Savigny Luxury Index
The Savigny Luxury Index (“SLI”) continued to rise and gained almost seven percent over the month. It outperformed the MSCI World Index (“MSCI”) by one percentage point, boosted by LVMH’s strong results, a dawning faith in the ability of the Eurozone to reach a deal on Greece and an increasingly strong US luxury market.
- Better than expected fourth quarter results from LVMH triggered a rally in the luxury goods sector at the beginning of the month. LVMH shares jumped more than 14 percent in February thanks to the reinvigoration of its core Louis Vuitton brand. Hermès also announced sector-leading results, with its turnover exceeding the Eur4 billion mark. Nevertheless the company trimmed its growth outlook for 2015 to 8 percent, down from the 10 percent per annum it had been forecasting for the last two years, owing to both the brand’s scale and production constraints. This is in spite of the opening of two further leather goods production facilities in France.

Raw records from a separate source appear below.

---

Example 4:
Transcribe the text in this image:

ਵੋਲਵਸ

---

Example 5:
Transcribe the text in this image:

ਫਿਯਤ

- Prada reported a dip in annual sales as market conditions in Asia deteriorated in the second half of the year. Its shares have lost a third of their value over the past 12 months: the group had previously concentrated on extending its directly owned retail network, which has left it flat-footed in the face of rapid shifts in consumer tastes – not only in China but in Europe and the US too. The company has now significantly stepped down its store expansion programme, a move welcomed by investors.
- Spending by Russian tourists abroad has plunged 51 percent in January after falling 44 percent in December because of the rouble’s freefall and the ratcheting up of international sanctions against Russia, according to figures released by tax-refund company Global Blue. Brands with higher-end positioning were particularly hit. Luxury watchmaker Ulysse Nardin, recently bought by Kering, was forced to put its staff on partial unemployment as a result of lower demand from Russia.

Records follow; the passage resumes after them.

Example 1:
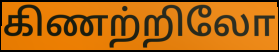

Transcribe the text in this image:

கிணற்றிலோ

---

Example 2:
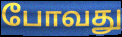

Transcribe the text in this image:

போவது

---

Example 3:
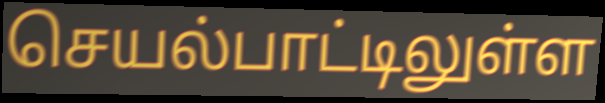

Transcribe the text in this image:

செயல்பாட்டிலுள்ள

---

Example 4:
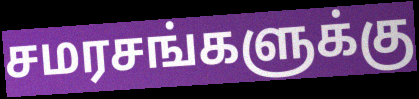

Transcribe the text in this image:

சமரசங்களுக்கு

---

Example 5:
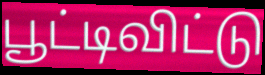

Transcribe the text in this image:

பூட்டிவிட்டுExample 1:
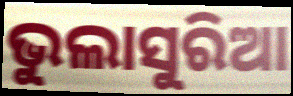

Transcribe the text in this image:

ଭୁଲାସୁରିଆ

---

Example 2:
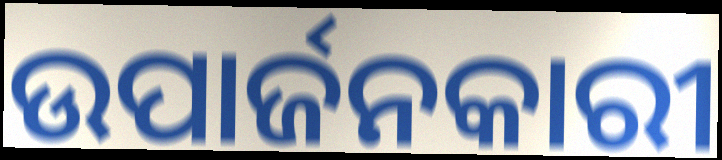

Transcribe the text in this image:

ଉପାର୍ଜନକାରୀ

- Two deals worthy of note: Guggenheim, a US-based asset management and investment firm, acquired American fashion brand BCBG Max Azria and L Capital, the private equity arm of LVMH, acquired French contemporary fashion brand Ba&Sh.

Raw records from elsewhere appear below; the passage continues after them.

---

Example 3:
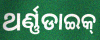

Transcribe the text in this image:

ଥର୍ଣ୍ଣଡାଇକ୍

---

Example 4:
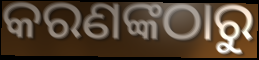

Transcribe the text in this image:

କରଣଙ୍କଠାରୁ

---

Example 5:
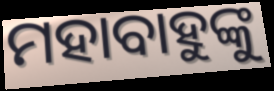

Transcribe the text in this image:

ମହାବାହୁଙ୍କୁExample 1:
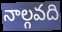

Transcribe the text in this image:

నాల్గవది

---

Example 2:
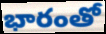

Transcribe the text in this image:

భారంతో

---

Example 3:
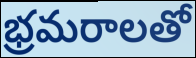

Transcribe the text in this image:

భ్రమరాలతో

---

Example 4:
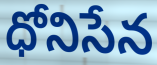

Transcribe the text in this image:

ధోనిసేన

- Swatch has recovered this month after being hit hard by the surge in the Swiss franc and falling way short of market expectations in announcing 2014 profits. A promising start to 2015 has resulted in upbeat forecasts for the year, pushing the stock up almost 18 percentf. According to its CEO, the group won’t be affected too badly by the appreciation of the Swiss franc against the euro because the exchange rates with the dollar and the renminbi are more important.
- Estée Lauder’s share price leapt more than 17 percent as it reported a better-than-expected rise in revenue in its second quarter, helped by higher demand for its skin care and makeup products during the holiday season.
- Coach’s share price has benefitted from its acquisition of US footwear brand Stuart Weitzman, which is seen as a good fit for the group. The stock was up more than 17 percent.
- Ralph Lauren’s share price slumped almost 18 percent after it cut its full-year revenue growth forecast for the second time in less than four months, blaming a strong dollar and weak demand.
- Michael Kors suffered a beating owing to lacklustre forecasts for the current quarter, despite strong third quarter results. Investors are becoming increasingly concerned with the ubiquity of its products and the increased amount of promotional activity by the brand. The stock lost almost 5 percent on the month.
What to watch
The internet is playing an increasingly important role in luxury goods group strategies. Some companies, such as Burberry, are ahead of the curve, with live streaming of fashion shows and the ability to purchase products online direct from the runway. Smaller brands are also increasingly adept at managing their social networks, allowing them to have a louder voice. Ecommerce is beginning to stick as a viable distribution model and an increasing number of emerging brands are turning to it as their main channel of distribution, eschewing wholesale accounts such as department stores and multi-brand boutiques unless they can positively contribute to the brand image.